Komandan Satgas SAR Korps Brimob Polri BKO Polda NTT Kombes Pol. Hasripuddin mengatakan kegiatan ini merupakan bagian dari komitmen kepolisian dalam memulihkan kondisi psikologis warga terdampak bencana.
"Pascabencana, anak-anak membutuhkan perhatian dan pendampingan agar tetap memiliki semangat serta kembali merasa aman. Melalui kegiatan trauma healing ini, kami berupaya menghadirkan suasana yang menyenangkan sekaligus memberikan edukasi dan motivasi," kata Hasripuddin dalam keterangannya, Minggu.

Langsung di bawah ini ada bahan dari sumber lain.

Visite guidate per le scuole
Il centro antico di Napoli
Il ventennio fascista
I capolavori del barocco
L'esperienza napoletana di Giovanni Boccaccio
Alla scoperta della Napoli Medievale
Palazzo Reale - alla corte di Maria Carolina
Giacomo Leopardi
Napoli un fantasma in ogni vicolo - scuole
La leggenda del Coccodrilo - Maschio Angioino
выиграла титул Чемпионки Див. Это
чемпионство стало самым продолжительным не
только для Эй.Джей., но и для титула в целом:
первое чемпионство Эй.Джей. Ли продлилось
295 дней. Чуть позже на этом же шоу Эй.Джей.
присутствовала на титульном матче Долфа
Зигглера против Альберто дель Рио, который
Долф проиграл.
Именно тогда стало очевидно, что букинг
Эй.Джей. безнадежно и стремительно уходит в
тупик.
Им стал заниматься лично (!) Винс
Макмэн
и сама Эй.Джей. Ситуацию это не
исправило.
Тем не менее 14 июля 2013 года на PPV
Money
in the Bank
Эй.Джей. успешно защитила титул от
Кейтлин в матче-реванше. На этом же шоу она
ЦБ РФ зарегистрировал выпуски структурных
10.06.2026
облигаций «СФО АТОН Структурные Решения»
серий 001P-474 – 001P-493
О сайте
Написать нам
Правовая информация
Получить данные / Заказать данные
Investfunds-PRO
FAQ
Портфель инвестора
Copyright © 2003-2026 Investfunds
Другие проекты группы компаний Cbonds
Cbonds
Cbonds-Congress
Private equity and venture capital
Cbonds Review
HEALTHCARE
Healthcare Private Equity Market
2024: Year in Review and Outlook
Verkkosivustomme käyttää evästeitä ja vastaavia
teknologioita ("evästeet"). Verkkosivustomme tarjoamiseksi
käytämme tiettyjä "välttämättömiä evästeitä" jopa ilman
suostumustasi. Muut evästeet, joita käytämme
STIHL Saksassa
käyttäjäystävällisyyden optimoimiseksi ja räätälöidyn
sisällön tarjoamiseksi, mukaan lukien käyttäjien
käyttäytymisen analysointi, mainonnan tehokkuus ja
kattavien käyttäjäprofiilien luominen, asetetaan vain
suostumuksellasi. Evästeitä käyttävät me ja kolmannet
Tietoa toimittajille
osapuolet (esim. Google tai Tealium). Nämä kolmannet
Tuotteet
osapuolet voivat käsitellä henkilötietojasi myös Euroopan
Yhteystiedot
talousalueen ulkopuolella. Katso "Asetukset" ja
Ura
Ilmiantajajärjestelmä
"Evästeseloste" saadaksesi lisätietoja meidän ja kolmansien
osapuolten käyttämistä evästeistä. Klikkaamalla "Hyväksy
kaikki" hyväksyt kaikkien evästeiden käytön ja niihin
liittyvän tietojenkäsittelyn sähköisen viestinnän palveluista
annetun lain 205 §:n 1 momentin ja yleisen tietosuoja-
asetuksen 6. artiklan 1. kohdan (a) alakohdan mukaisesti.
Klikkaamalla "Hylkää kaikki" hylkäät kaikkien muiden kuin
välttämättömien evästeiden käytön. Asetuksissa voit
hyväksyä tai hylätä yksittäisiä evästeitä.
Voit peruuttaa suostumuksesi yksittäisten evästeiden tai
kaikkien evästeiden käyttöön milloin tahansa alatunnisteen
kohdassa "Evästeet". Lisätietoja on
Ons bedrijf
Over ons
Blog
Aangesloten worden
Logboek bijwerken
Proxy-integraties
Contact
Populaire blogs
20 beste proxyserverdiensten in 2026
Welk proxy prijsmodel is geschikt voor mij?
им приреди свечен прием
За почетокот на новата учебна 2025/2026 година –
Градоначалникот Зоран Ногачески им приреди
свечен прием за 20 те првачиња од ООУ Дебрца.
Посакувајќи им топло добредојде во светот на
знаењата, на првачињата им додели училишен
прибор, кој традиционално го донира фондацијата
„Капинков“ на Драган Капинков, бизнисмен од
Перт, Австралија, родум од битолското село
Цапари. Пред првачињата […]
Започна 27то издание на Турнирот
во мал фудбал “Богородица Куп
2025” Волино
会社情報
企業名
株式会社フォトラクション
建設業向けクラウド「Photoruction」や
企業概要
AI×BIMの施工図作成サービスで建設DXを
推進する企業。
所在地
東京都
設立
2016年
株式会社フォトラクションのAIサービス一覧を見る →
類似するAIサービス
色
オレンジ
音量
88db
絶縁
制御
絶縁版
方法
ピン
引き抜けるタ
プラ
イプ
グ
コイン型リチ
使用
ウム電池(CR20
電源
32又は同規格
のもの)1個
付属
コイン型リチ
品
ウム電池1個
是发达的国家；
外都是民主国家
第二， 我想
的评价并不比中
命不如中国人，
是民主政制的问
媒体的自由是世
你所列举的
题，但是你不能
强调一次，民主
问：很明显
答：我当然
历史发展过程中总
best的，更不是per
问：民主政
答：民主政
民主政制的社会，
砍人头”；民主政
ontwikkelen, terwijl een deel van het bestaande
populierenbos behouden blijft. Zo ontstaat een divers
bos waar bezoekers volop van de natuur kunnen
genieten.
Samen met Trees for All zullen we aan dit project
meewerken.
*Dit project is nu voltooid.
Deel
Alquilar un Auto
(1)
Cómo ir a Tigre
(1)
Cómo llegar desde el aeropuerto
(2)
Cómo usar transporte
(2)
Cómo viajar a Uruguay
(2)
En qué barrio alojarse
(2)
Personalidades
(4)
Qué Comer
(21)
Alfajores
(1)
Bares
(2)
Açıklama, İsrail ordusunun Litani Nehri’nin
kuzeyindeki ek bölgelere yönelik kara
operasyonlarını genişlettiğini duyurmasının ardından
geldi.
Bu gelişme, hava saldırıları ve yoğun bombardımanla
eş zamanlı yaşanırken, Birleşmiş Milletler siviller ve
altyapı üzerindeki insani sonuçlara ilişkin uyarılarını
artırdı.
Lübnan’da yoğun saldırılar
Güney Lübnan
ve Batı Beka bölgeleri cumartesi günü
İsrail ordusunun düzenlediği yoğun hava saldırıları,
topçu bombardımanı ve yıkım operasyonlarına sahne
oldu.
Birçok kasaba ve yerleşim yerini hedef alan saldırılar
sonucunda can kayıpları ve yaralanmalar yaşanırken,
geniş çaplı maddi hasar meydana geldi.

Ia menegaskan, penanganan pascabencana tidak hanya berfokus pada tahapan evakuasi dan penyaluran bantuan fisik dasar, melainkan juga pemulihan kondisi mental korban, khususnya kelompok anak-anak di tempat pengungsian.
Rangkaian kegiatan tersebut disambut hangat oleh warga dan orang tua murid. Anak-anak pengungsi antusias mengikuti seluruh sesi pendampingan interaktif yang disajikan oleh petugas.
"Melihat anak-anak kembali tersenyum dan bersemangat menjadi bagian penting dari proses pemulihan pascabencana. Kami akan terus bersinergi memberikan pelayanan serta pendampingan bagi masyarakat terdampak," ujarnya.
Kegiatan yang dimulai pukul 09.00 WITA tersebut dipimpin oleh Komandan Kompi Satgas SAR Korps Brimob Polri BKO Polda NTT AKP Roy Ronaldo Dansu.
Sebanyak 10 personel diterjunkan untuk memberikan pendampingan edukatif dan motivatif kepada para pengungsi anak.